In the interest of full disclosure, I definitely didn’t play through as much of the story as was made available to me for this preview, but that’s with good reason. The Yakuza series has always had a penchant for distracting players with a smorgasbörd of side activities and minigames and that hasn’t changed at all with Like a Dragon. Plenty of beloved staples make a return such as karaoke, cage batting, shogi and even classic, real-life SEGA arcade games. Of course, there are a bunch of new diversions to waste time on as well and these are a ton of fun. I admit I spent far too much of my time competing in can-collecting competitions and managing a flourishing business, and got especially into Dragon Kart, which is exactly as cool as it sounds. After seeing some of the stuff featured in trailers for the game I absolutely cannot wait to sink my teeth into all of the activities the full thing will offer.
More than anything, Yakuza: Like A Dragon is shaping up to be one of the franchise’s wildest entries, which is no mean feat. The games have always had a silly side, but this one holds nothing back. The game’s job system, its version of RPG classes, allows Ichiban’s crew to take on all manner of vocations from chef to pop idol and there are more than a few… questionable weapons for them to wield. Never mind the summonable chicken armies and pun-derful enemy names like Twitchy Streamer and ETC.
Battles are hilariously over-the-top as a result, which is good to still see in spite of the change in genre, and the game doesn’t seem phased with
Visually, Like A Dragon pretty much matches the standard set by the likes of Yakuza 6, which is to say it looks fantastic. The series has always favoured detail and density in its presentation over raw technical brilliance and that’s still the case here. Ijincho is rich in character and absolutely packed with things to see, and the game’s cast of characters continue to be some of the best-looking human depictions in gaming. Playing the preview on my PC on Ultra settings certainly gives it a noticeable edge on my usual platform of choice, the PlayStation 4, not just because of a few shiny new graphical features but because I’m able to run it in ultrawide resolutions and at very decent framerates.
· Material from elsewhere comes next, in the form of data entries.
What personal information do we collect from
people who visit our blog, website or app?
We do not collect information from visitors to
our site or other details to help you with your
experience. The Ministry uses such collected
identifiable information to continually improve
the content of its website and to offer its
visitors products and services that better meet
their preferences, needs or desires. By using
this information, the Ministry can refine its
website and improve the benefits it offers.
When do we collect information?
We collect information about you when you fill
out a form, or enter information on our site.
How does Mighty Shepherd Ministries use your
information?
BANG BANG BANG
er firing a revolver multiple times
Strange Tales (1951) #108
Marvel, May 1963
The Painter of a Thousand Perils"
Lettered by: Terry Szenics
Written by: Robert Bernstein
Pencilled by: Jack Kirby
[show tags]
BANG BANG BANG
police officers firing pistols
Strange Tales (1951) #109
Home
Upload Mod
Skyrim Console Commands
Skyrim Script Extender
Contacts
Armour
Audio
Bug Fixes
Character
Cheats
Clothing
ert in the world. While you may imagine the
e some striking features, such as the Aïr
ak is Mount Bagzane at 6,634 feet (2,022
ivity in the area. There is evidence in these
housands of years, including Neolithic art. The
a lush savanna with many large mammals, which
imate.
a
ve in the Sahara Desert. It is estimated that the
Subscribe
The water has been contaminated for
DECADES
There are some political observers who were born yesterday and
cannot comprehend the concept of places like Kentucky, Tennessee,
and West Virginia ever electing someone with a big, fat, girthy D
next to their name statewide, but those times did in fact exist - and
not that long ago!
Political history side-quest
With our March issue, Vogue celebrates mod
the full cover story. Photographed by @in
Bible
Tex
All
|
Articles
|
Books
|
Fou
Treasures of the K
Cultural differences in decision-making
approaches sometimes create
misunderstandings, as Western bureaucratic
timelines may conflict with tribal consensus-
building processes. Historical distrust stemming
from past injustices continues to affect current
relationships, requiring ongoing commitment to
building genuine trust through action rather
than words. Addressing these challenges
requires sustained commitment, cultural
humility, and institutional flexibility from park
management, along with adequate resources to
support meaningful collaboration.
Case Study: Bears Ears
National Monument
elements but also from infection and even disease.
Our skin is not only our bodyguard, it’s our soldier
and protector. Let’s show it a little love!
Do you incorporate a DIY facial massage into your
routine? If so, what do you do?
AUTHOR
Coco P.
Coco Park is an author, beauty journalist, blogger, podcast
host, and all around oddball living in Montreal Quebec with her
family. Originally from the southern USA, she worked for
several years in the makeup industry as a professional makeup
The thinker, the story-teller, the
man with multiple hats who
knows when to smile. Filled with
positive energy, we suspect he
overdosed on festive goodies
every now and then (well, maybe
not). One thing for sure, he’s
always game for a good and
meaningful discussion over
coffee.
Although it was never really in doubt, I’m pleased to see first-hand that Yakuza: Like A Dragon continues the series’ legacy of rousing crime drama and painstakingly-rich settings married to completely over-the-top action and eclectic side activities. I can’t pass Judgment (heh) until I’ve experienced the full thing, but I struggle to see a game that lets me go toe-to-toe with a bloodthirsty foreman driving an excavator using nothing but kitchen utensils and homemade demo albums disappointing me.